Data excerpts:
+ + + +

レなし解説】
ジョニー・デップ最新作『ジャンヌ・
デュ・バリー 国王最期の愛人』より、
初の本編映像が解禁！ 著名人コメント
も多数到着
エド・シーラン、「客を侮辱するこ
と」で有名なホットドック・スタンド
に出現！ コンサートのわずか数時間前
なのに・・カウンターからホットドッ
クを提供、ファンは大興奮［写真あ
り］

+ + + +

Required work:
Each entry needs to be copied out exactly.

Exercise answer:
レなし解説】
ジョニー・デップ最新作『ジャンヌ・
デュ・バリー 国王最期の愛人』より、
初の本編映像が解禁！ 著名人コメント
も多数到着
エド・シーラン、「客を侮辱するこ
と」で有名なホットドック・スタンド
に出現！ コンサートのわずか数時間前
なのに・・カウンターからホットドッ
クを提供、ファンは大興奮［写真あ
り］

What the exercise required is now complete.